The markers assessed were Cluster of Differentiation 4-All doubles i.e. CD4-All doubles, CD4-CD40Ligand(L), CD4-interferon gamma (CD4-IFNγ), CD4-interleukin 2 (CD4-IL2) and CD4-tumor necrosis factor alpha (CD4-TNFα). The vaccine strains included A/Solomon Islands, A/Wisconsin and B/Malaysia antigens.

Time frame: At Days 0 and 21

The GM Number of Influenza-specific CD4 T-cells Per Million CD4+ T-cells for Each Vaccine Strain Producing at Least Two Different Immune Markers or Producing Each of the Immune Markers Plus Another Immune Marker at Day 180

The markers assessed were CD4-All doubles, CD4-CD40L, CD4-IFNγ, CD4-IL2 and CD4-TNFα. The vaccine strains included A/Solomon Islands, A/Wisconsin and B/Malaysia antigens.

Time frame: At Day 180

The GM Number of Influenza-specific CD8 T-cells Per Million CD8+ T-cells for Each Vaccine Strain Producing at Least Two Different Immune Markers or Producing Each of the Immune Markers Plus Another Immune Marker at Days 0 and 21

The markers assessed were Cluster of Differentiation 8-All doubles i.e. CD8-All doubles, CD8-CD40L, CD8-IFNγ, CD8-IL2 and CD8-TNFα. The vaccine strains included A/Solomon Islands, A/Wisconsin and B/Malaysia antigens.

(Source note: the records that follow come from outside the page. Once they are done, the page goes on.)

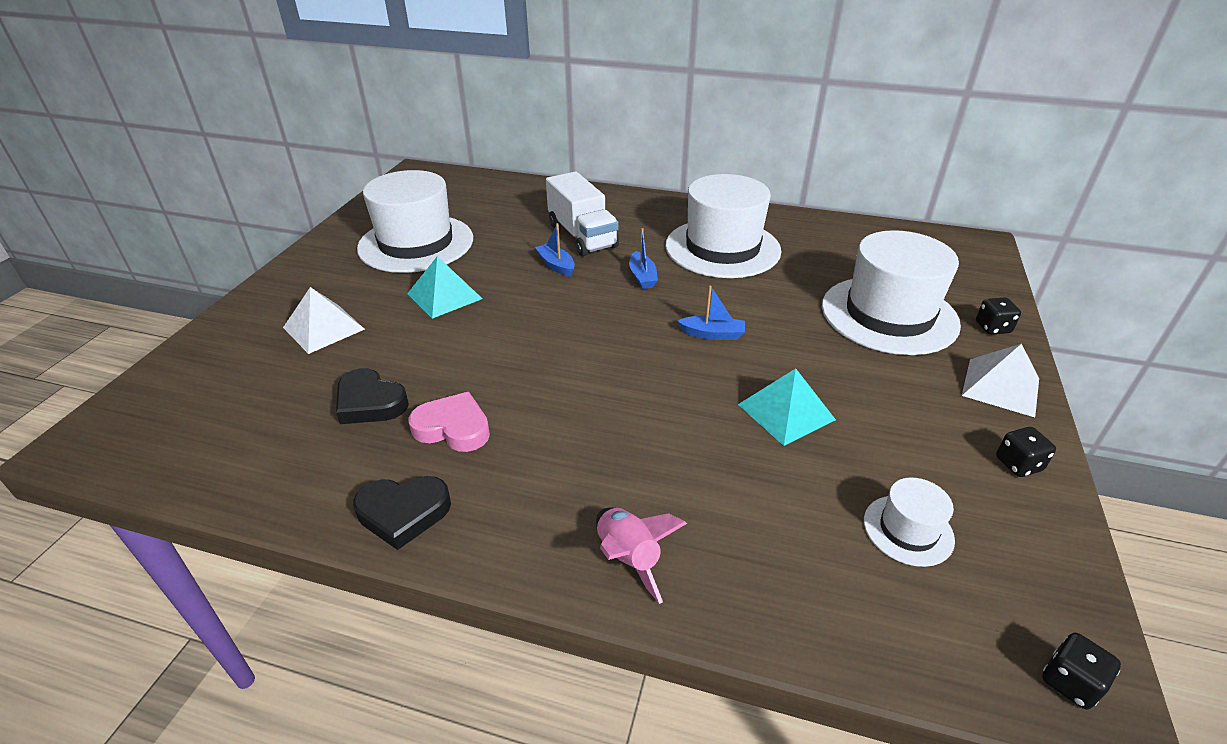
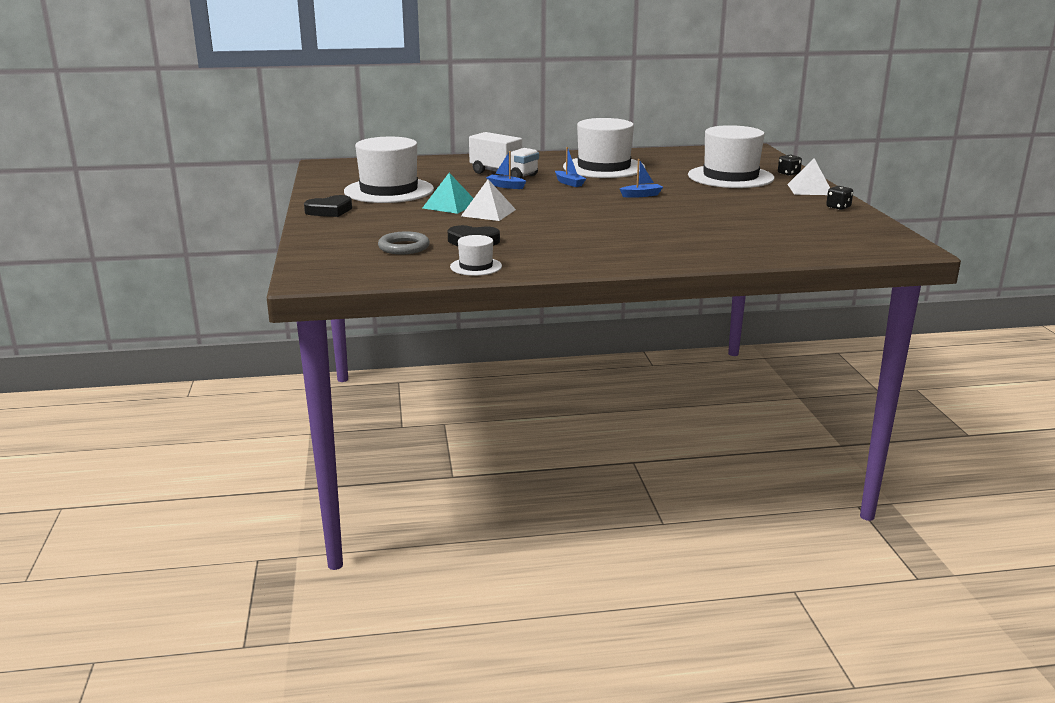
camera: 25 degrees left, 15 degrees down
white pyramid [283,287,365,354] -> white pyramid moved to [461,179,516,221]
black heart [353,476,451,550] -> black heart moved to [304,195,352,217]
pink heart [408,392,490,452] -> none
pink rocket [596,508,687,604] -> none
turquoise pyramid [738,368,836,446] -> none
white hat [864,477,955,567] -> white hat moved to [450,235,502,276]
black dice [1042,633,1121,709] -> none
none -> grey ring [378,231,430,254]

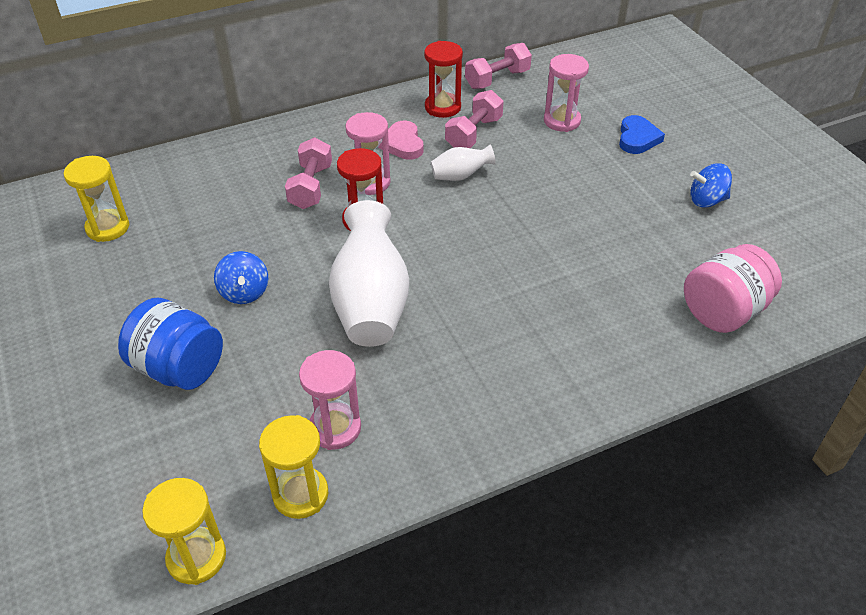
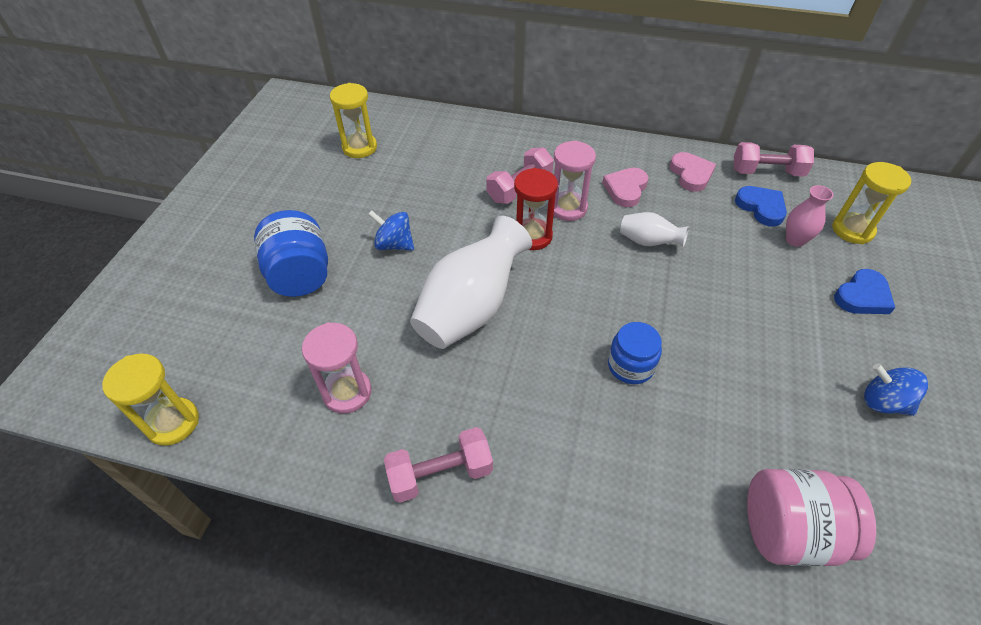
camera: 40 degrees right, 5 degrees up
blue spinning top [214,251,268,304] -> blue spinning top turned 90 degrees clockwise [368,210,414,251]
yellow hourglass [259,415,328,519] -> yellow hourglass moved to [832,162,911,244]
red hourglass [424,41,463,118] -> pink heart [670,152,716,192]
pink dumbbell [445,90,504,148] -> pink dumbbell moved to [384,427,493,503]
pink hourglass [544,54,589,132] -> pink vase [786,185,833,247]
none -> blue jar [608,322,662,384]
none -> blue heart [735,186,787,226]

Time frame: At Days 0 and 21

The GM Number of Influenza-specific CD8 T-cells Per Million CD8+ T-cells for Each Vaccine Strain Producing at Least Two Different Immune Markers or Producing Each of the Immune Markers Plus Another Immune Marker at Day 180

The markers assessed were CD8-All doubles, CD8-CD40L, CD8-IFNγ, CD8-IL2 and CD8-TNFα. The vaccine strains included A/Solomon Islands, A/Wisconsin and B/Malaysia antigens.

Time frame: At Day 180

Number of Subjects Reporting Any and Grade 3 Solicited Local Adverse Events (AEs)

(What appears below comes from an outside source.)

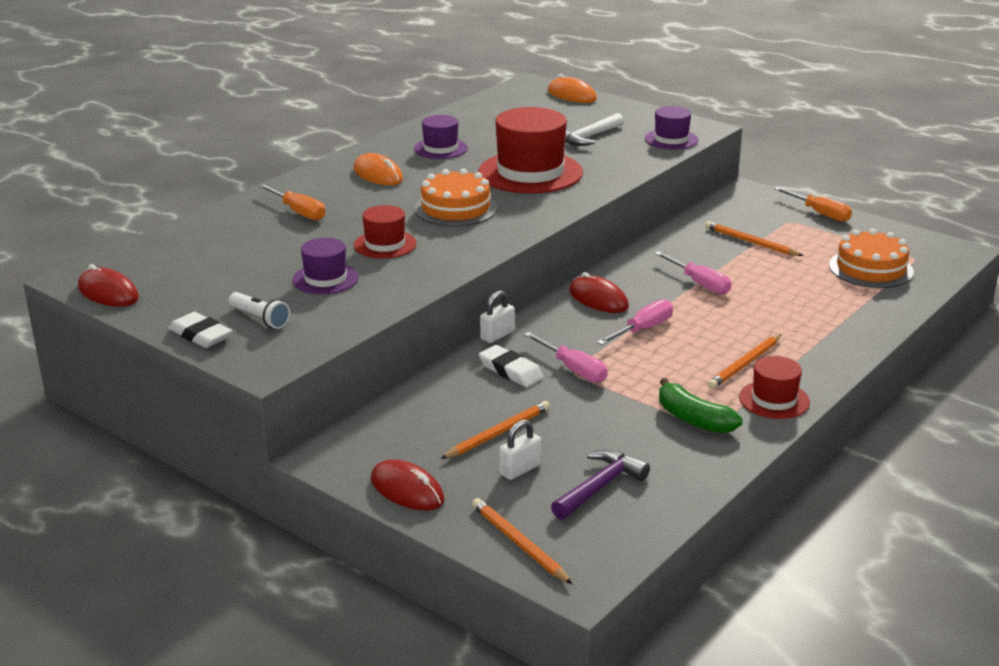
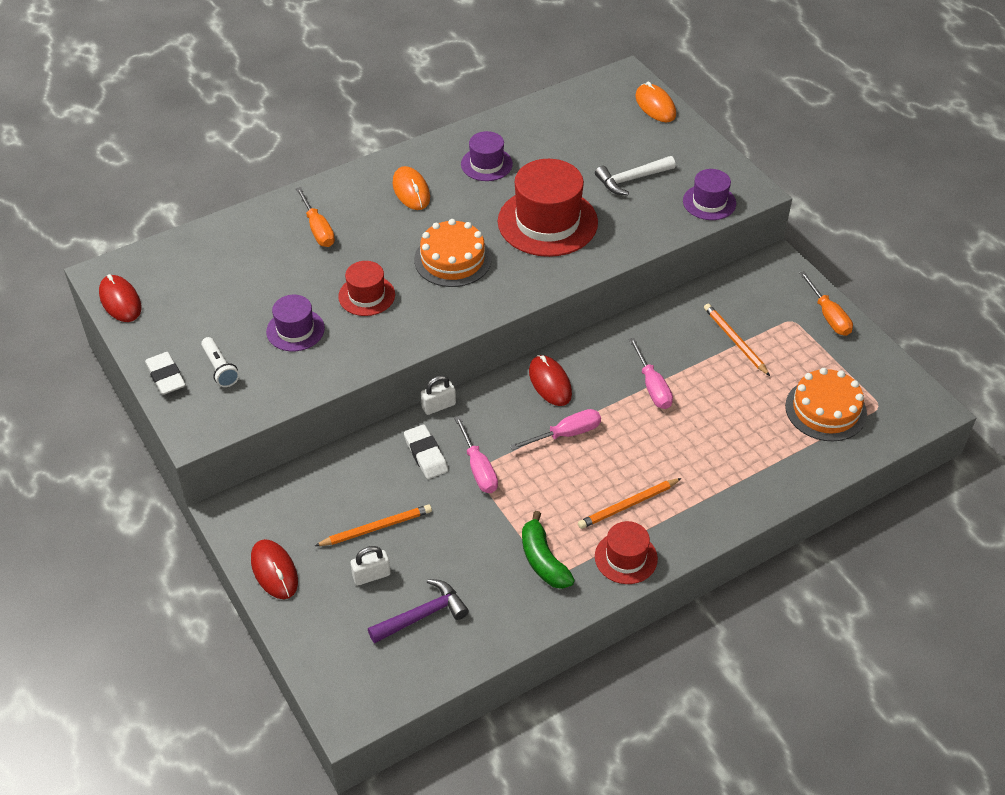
camera: 20 degrees right, 20 degrees up
orange pencil [472,498,572,584] -> none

Grade 3 ecchymosis, pain, redness and swelling was greater than 100 millimeter (mm) i.e. \> 100 mm and grade 3 pain was considerable pain at rest that prevented normal everyday activities. Any was occurrence of any local symptom regardless of their intensity grade. Any for ecchymosis, redness and swelling was \>20mm.

Time frame: During a 7-day follow-up period (Day 0-6) after vaccination

Duration of Solicited Local AEs

Duration was defined as number of days with any grade of local symptoms.

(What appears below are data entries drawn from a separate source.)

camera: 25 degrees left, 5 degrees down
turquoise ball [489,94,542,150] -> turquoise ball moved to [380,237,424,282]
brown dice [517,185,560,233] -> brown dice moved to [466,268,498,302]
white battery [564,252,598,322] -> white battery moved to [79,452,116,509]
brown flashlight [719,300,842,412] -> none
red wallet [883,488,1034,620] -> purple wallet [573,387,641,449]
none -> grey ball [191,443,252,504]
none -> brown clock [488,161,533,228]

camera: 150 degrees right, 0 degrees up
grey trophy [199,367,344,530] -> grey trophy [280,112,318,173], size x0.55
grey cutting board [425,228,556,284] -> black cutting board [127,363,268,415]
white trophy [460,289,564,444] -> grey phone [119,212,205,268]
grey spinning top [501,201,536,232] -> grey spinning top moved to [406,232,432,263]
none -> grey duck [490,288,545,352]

Time frame: During a 7-day follow-up period (Day 0-6) after vaccination

Number of Subjects Reporting Any, Grade 3 and Related Solicited General AEs

Any Fever was defined as axillary temperature greater than or equal to 38.0 degree centigrade i.e.≥ 38.0°C, grade 3 fever was axillary temperature \>40°C. For other symptoms, any was defined as occurrence of any general symptom regardless of intensity grade or relation to vaccination and grade 3 was defined as a general symptom that prevented normal activity. Related was a general symptom assessed by the investigator as causally related to the study vaccination.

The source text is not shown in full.